## Supplied passage
——

Yes. If we don't do this same activity in the USA we will find ourselves unable 
to speak one day. The Internet isn't free anymore. It's corporate controlled. 
If your asleep wake up. :-)



On Jun 12, 2011, at 7:25 PM, David Barrett <dbarr...@quinthar.com> wrote:

> Thanks Julian, care to comment on the technology elements or any of the 
> factual items in the article?
> 
> -david
> 
> On 06/12/2011 04:11 PM, Julian Cain wrote:
>> The Obama administration helping dissidents? That's a lie. He's doing the 
>> opposite. Sheeple
>> 
>> 
>> 
>> On Jun 12, 2011, at 5:47 PM, David Barrett<dbarr...@quinthar.com>  wrote:
>> 
>>> Anybody know anything about this?  Sounds cool!
>>> 
>>> -david
>>> 
>>> http://www.nytimes.com/2011/06/12/world/12internet.html?_r=1
>>> 
>>> The Obama administration is leading a global effort to deploy “shadow”
>>> Internet and mobile phone systems that dissidents can use to undermine
>>> repressive governments that seek to silence them by censoring or
>>> shutting down telecommunications networks.
>>> Multimedia
>>> 
>>> Slide Show
>>> Technology for ‘Shadow’ Internet Networks
>>> 
>>> Graphic
>>> Creating a Stealth Internet
>>> The effort includes secretive projects to create independent cellphone
>>> networks inside foreign countries, as well as one operation out of a spy
>>> novel in a fifth-floor shop on L Street in Washington, where a group of
>>> young entrepreneurs who look as if they could be in a garage band are
>>> fitting deceptively innocent-looking hardware into a prototype “Internet
>>> in a suitcase.”
>>> 
>>> Financed with a $2 million State Department grant, the suitcase could be
>>> secreted across a border and quickly set up to allow wireless
>>> communication over a wide area with a link to the global Internet.
>>> 
>>> The American effort, revealed in dozens of interviews, planning
>>> documents and classified diplomatic cables obtained by The New York
>>> Times, ranges in scale, cost and sophistication.
>>> 
>>> Some projects involve technology that the United States is developing;
>>> others pull together tools that have already been created by hackers in
>>> a so-called liberation-technology movement sweeping the globe.
>>> 
>>> The State Department, for example, is financing the creation of stealth
>>> wireless networks that would enable activists to communicate outside the
>>> reach of governments in countries like Iran, Syria and Libya, according
>>> to participants in the projects.
>>> 
>>> In one of the most ambitious efforts, United States officials say, the
>>> State Department and Pentagon have spent at least $50 million to create
>>> an independent cellphone network in Afghanistan using towers on
>>> protected military bases inside the country. It is intended to offset
>>> the Taliban’s ability to shut down the official Afghan services,
>>> seemingly at will.

——

Entries drawn from a collection

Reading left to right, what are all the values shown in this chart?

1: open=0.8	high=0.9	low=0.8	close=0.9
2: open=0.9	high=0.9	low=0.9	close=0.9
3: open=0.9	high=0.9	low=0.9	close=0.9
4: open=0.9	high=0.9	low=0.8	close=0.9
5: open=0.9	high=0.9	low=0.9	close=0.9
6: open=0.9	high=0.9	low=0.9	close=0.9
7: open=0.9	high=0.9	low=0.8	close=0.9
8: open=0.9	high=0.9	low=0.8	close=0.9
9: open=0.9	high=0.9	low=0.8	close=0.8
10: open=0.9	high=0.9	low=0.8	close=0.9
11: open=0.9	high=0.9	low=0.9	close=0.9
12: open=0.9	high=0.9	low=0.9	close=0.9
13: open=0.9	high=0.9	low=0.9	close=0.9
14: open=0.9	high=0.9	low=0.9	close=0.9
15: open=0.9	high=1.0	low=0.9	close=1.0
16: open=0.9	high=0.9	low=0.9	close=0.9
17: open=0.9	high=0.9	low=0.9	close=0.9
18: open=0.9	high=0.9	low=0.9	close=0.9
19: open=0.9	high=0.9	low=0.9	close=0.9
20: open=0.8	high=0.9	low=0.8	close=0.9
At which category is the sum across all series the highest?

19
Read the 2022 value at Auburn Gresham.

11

——

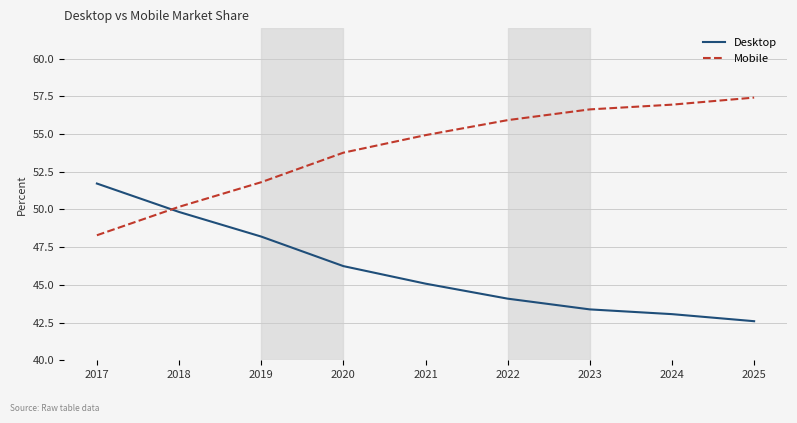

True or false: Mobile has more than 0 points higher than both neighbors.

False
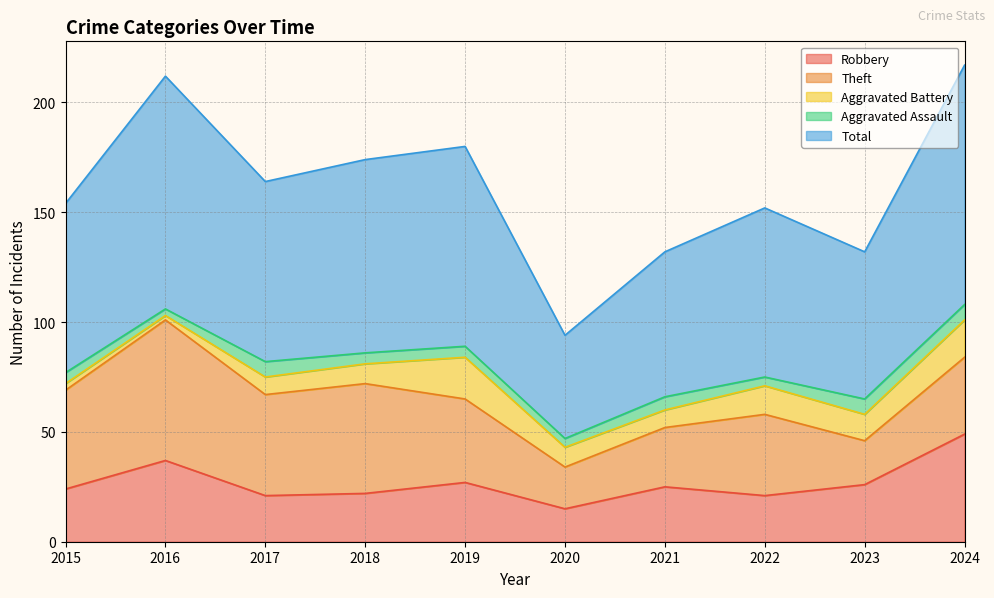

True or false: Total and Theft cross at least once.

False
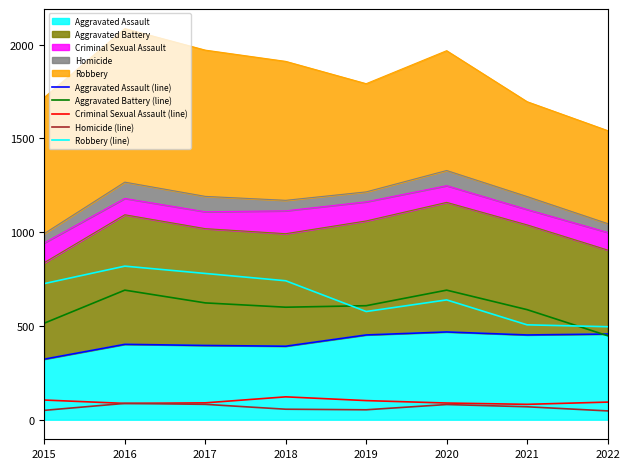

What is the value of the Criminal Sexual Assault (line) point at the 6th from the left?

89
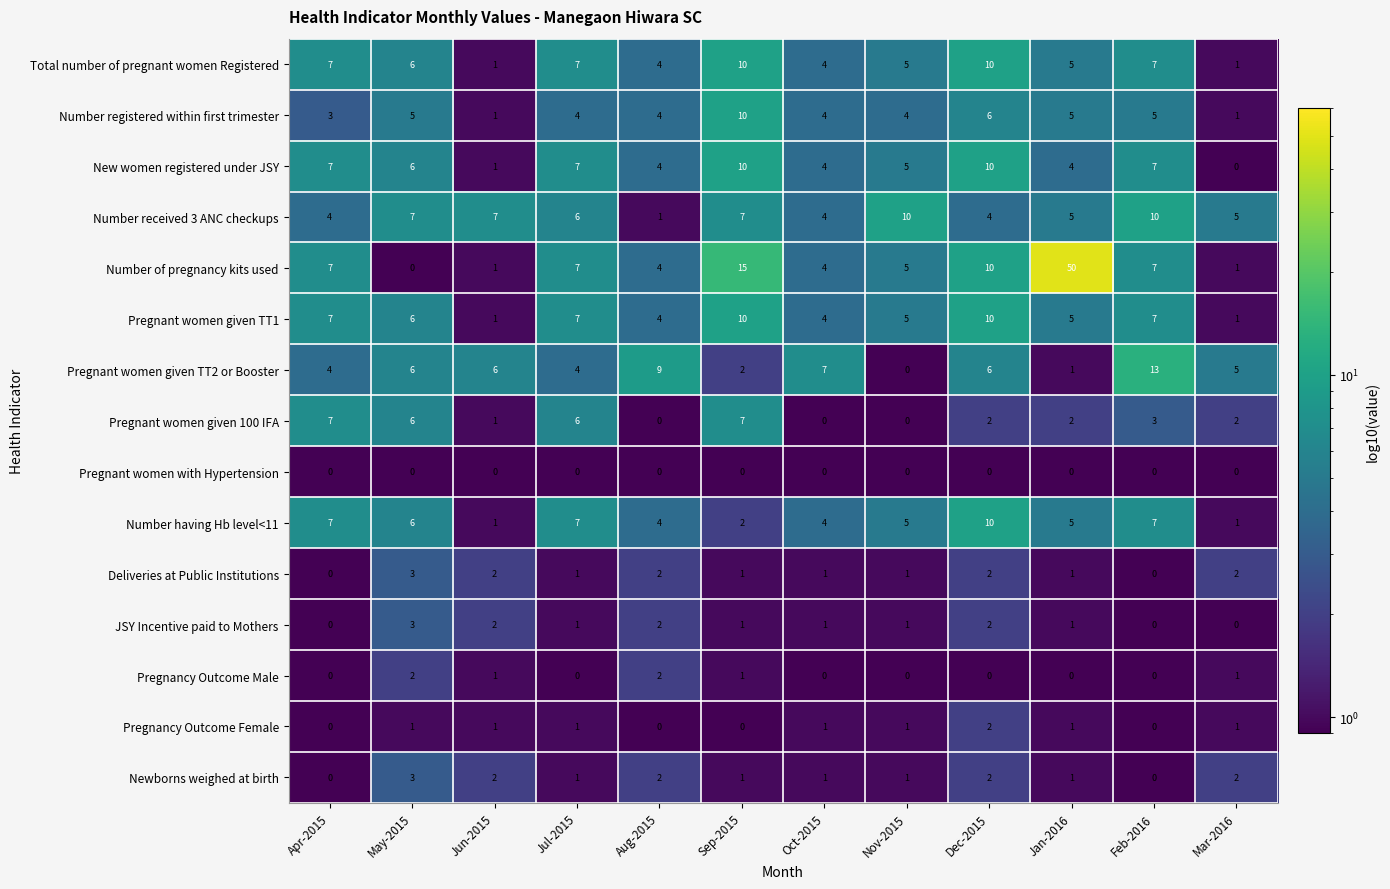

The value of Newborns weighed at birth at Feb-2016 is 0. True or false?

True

——

## Exercises
1. Retype part of the email thread word for word, beginning at the words "On Jun 12, 2011, at 7:25" and stopping after "in the article?".
2. Answer these questions from the email thread:
(a) How large is the State Department grant financing the suitcase?
(b) On what street is the fifth-floor shop?
(c) How much have the State Department and Pentagon spent on the independent cellphone network in Afghanistan?
You won't need the records for any of this.

## Answers for the exercise
1.
On Jun 12, 2011, at 7:25 PM, David Barrett <dbarr...@quinthar.com> wrote:

> Thanks Julian, care to comment on the technology elements or any of the 
> factual items in the article?

2.
(a) $2 million
(b) L Street, in Washington
(c) At least $50 million